LECTURES DE LA MESSE

PREMIÈRE LECTURE

« Le Seigneur, le Seigneur, Dieu tendre et miséricordieux » (Ex 34, 4b-6.8-9)

Lecture du livre de l’Exode

En ces jours-là, Moïse se leva de bon matin, et il gravit la montagne du Sinaï comme le Seigneur le lui avait ordonné. Il emportait les deux tables de pierre. Le Seigneur descendit dans la nuée et vint se placer là, auprès de Moïse. Il proclama son nom qui est : LE SEIGNEUR. Il passa devant Moïse et proclama : « LE SEIGNEUR, LE SEIGNEUR, Dieu tendre et miséricordieux, lent à la colère, plein d’amour et de vérité. » Aussitôt Moïse s’inclina jusqu’à terre et se prosterna. Il dit : « S’il est vrai, mon Seigneur, que j’ai trouvé grâce à tes yeux, daigne marcher au milieu de nous. Oui, c’est un peuple à la nuque raide ; mais tu pardonneras nos fautes et nos péchés, et tu feras de nous ton héritage. »

 

CANTIQUE

(Dn 3, 52, 53, 54, 55, 56)

R/ À toi, louange et gloire éternellement ! (Dn 3, 52)

Béni sois-tu, Seigneur, Dieu de nos pères : R/
Béni soit le nom très saint de ta gloire : R/
Béni sois-tu dans ton saint temple de gloire : R/
Béni sois-tu sur le trône de ton règne : R/
Béni sois-tu, toi qui sondes les abîmes : R/
Toi qui sièges au-dessus des Kéroubim : R/
Béni sois-tu au firmament, dans le ciel, R/

DEUXIÈME LECTURE

« La grâce de Jésus Christ, l’amour de Dieu et la communion du Saint-Esprit » (2 Co 13, 11-13)
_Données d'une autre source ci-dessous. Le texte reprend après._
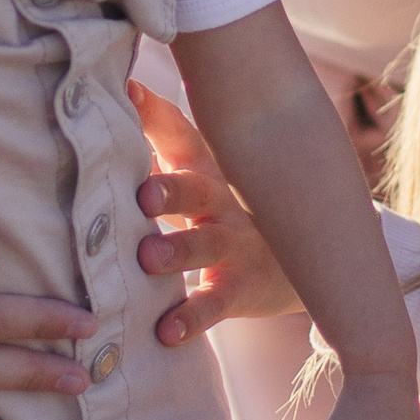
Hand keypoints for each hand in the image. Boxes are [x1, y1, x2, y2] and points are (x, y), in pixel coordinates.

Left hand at [130, 83, 302, 343]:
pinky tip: (166, 331)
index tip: (128, 89)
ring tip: (149, 258)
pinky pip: (214, 304)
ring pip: (206, 244)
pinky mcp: (239, 289)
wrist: (298, 262)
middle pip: (196, 187)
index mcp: (205, 171)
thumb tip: (120, 87)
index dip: (155, 112)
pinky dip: (191, 318)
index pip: (182, 135)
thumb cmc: (226, 211)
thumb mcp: (200, 175)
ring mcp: (233, 246)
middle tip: (142, 192)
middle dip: (169, 187)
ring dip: (177, 250)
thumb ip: (161, 141)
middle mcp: (221, 202)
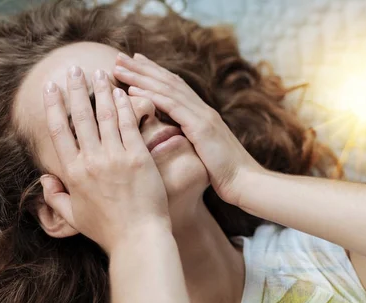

Lecture de la deuxième lettre de saint Paul apôtre aux Corinthiens

Frères, soyez dans la joie, cherchez la perfection, encouragez-vous, soyez d’accord entre vous, vivez en paix, et le Dieu d’amour et de paix sera avec vous. Saluez-vous les uns les autres par un baiser de paix. Tous les fidèles vous saluent.
Que la grâce du Seigneur Jésus Christ, l’amour de Dieu et la communion du Saint-Esprit soient avec vous tous.

 

ÉVANGILE

« Dieu a envoyé son Fils, pour que, par lui, le monde soit sauvé » (Jn 3, 16-18)
Alléluia. Alléluia.Gloire au Père, et au Fils, et au Saint-Esprit : au Dieu qui est, qui était et qui vient ! Alléluia. (cf. Ap 1, 8)

Évangile de Jésus Christ selon saint Jean

Dieu a tellement aimé le monde qu’il a donné son Fils unique, afin que quiconque croit en lui ne se perde pas, mais obtienne la vie éternelle. Car Dieu a envoyé son Fils dans le monde, non pas pour juger le monde, mais pour que, par lui, le monde soit sauvé. Celui qui croit en lui échappe au Jugement ; celui qui ne croit pas est déjà jugé, du fait qu’il n’a pas cru au nom du Fils unique de Dieu.